According to Theorem (A.3), we have

$$\begin{aligned} \begin{array}{ll} &{} \mathcal{ M }\left\{ \displaystyle \sum \limits _{j=1}^{n}\sum \limits _{k=1}^{l}x_{ijk}-a_i\le 0 \right\} \ge \alpha _i \\ &{} \quad \Leftrightarrow \displaystyle \sum \limits _{j=1}^{n}\sum \limits _{k=1}^{l}x_{ijk} - \Psi _{a_i}^{-1}(1-\alpha _i) \le 0 ,\ \ i=1,2,\ldots ,m \\ &{} \mathcal{ M }\left\{ \displaystyle b_j-\sum \limits _{i=1}^m\sum \limits _{k=1}^lx_{ijk}\le 0 \right\} \ge \beta _j \\ &{} \quad \Leftrightarrow \Psi _{b_j}^{-1}(\beta _j)- \displaystyle \sum \limits _{i=1}^{m}\sum \limits _{k=1}^{l}x_{ijk} \le 0 ,\ \ j=1,2,\ldots ,n \\ &{} \mathcal{ M }\left\{ \displaystyle c_k-\sum \limits _{i=1}^{m}\sum \limits _{j=1}^nx_{ijk}\le 0 \right\} \ge \gamma _k \\ &{} \quad \Leftrightarrow \displaystyle \sum \limits _{i=1}^{m}\sum \limits _{j=1}^{n}x_{ijk}- \Psi _{c_k}^{-1}(1-\gamma _k) \le 0,\ \ k=1,2,\ldots ,l. \\ \end{array} \end{aligned}$$

It is obviously that Model (3) is equivalent to Model (4). The theorem is proved.

3 Numerical example

In order to show the application of these models, we present an example of coal transportation problem in this section. Suppose that there are three coal mines. They supply the coal for four cities, and two kinds of conveyances are available, i.e., train and cargo ship. Now, the decision maker should make a transportation plan for the next month such that the transportation cost minimized as well as the entropy function maximized. In this example, the notations \(a_i\), \(b_j\) and \(c_k\) are employed to denote the sources, the demands and the transportation capacities, respectively. Assume that all uncertain variables are linear uncertain variables, which are listed in Tables 1, 2 and 3, respectively.

Table 1 The supply capacities \(a_i\) of three coal mines
Table 2 The demands \(b_j\) of four cities
Table 3 The capacities \(c_k\) of two conveyances

In addition, we also assume that the transportation fees are linear uncertain variables, which are shown in Table 4.

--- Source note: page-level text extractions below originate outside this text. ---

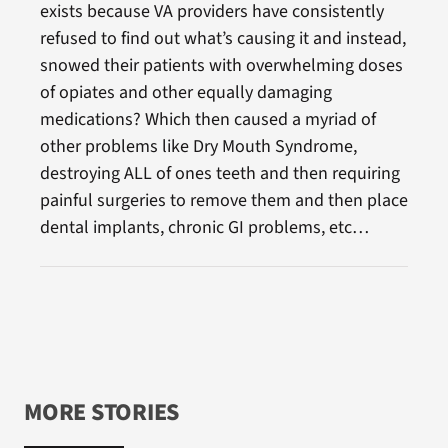
exists because VA providers have consistently
refused to find out what’s causing it and instead,
snowed their patients with overwhelming doses
of opiates and other equally damaging
medications? Which then caused a myriad of
other problems like Dry Mouth Syndrome,
destroying ALL of ones teeth and then requiring
painful surgeries to remove them and then place
dental implants, chronic GI problems, etc…
MORE STORIES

Table 4 The direct costs by trains (\(\xi _{ij1}\)) and cargo ships (\(\xi _{ij2}\))

Substitute these parameters into Model (4), we can get a multi-objective optimization model. We choose a weight \(\lambda\) for objective 1, and \(1-\lambda\) for objective 2, then we can convert this model to a single objective model (Model 5). By using Matlab 2014a optimization tool, we can solve this model. The minimum cost is 853.6775, and the corresponding transportation plan is shown in Table 5.

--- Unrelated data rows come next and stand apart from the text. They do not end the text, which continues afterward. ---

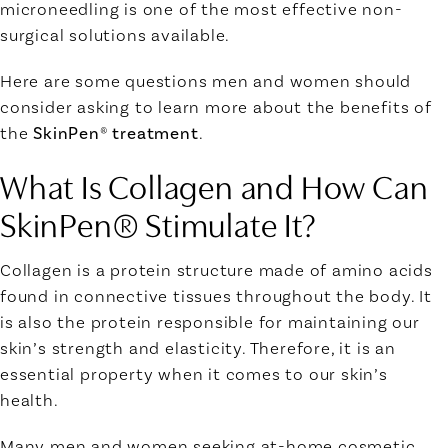
microneedling is one of the most effective non-
surgical solutions available.
Here are some questions men and women should
consider asking to learn more about the benefits of
the
SkinPen® treatment
.
What Is Collagen
and How Can
SkinPen® Stimulate It?
Collagen
is a protein structure made of amino acids
found in connective tissues throughout the body. It
is also the protein responsible for maintaining our
skin’s strength and elasticity. Therefore, it is an
essential property when it comes to our skin’s
health.
Many men and women seeking at-home cosmetic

$$\begin{aligned} \left\{ \begin{array}{l} \min \lambda \displaystyle \sum \limits _{i=1}^m\sum \limits _{j=1}^{n}\sum \limits _{k=1}^{l}x_{ijk} \int _{0}^1 \Phi _{\xi ^p_{ijk}}^{-1}(\alpha ) \text {d} \alpha + (1-\lambda )\\ \displaystyle \qquad \cdot (-\ln (T)+ \frac{1}{T}\sum \limits _{i = 1}^{m}\sum \limits _{j = 1}^{n}\sum \limits _{k = 1}^{l} x_{ijk} \ln {x_{ijk}} ),\\ \qquad p = 1,2, \ldots , P \\ s.t. \\ \qquad \displaystyle \sum \limits _{j=1}^{n}\sum \limits _{k=1}^{l}x_{ijk} - \Phi _{a_i}^{-1}(1-\alpha _i) \le 0,\, i=1, 2, 3 \\ \qquad \Phi _{b_j}^{-1}(\beta _j)- \displaystyle \sum \limits _{i=1}^{m}\sum \limits _{k=1}^{l}x_{ijk} \le 0, \, j=1, 2, 3, 4 \\ \qquad \displaystyle \sum \limits _{i=1}^{m}\sum \limits _{j=1}^{n}x_{ijk}- \Phi _{c_k}^{-1}(1-\gamma _k) \le 0,\, k=1, 2 \\ \qquad x_{ijk} \ge 0, i=1, 2, 3, j=1, 2, 3, 4, k=1,2. \end{array} \right. \end{aligned}$$
(5)
Table 5 The transportation plans of the trains (\(x_{ij1}\)) and cargo ships (\(x_{ij2}\))

4 Conclusion

In this paper, we mainly discussed the uncertain solid transportation model which involves entropy function as a new objective. As a result, a decision model under expected value criterion was proposed. Moreover, under the condition that the parameters were independent uncertain variables, we derived its crisp equivalent that could be solved by interior point method. Finally, a coal transportation problem is given as an example to illustrate the usefulness of the models developed in the work.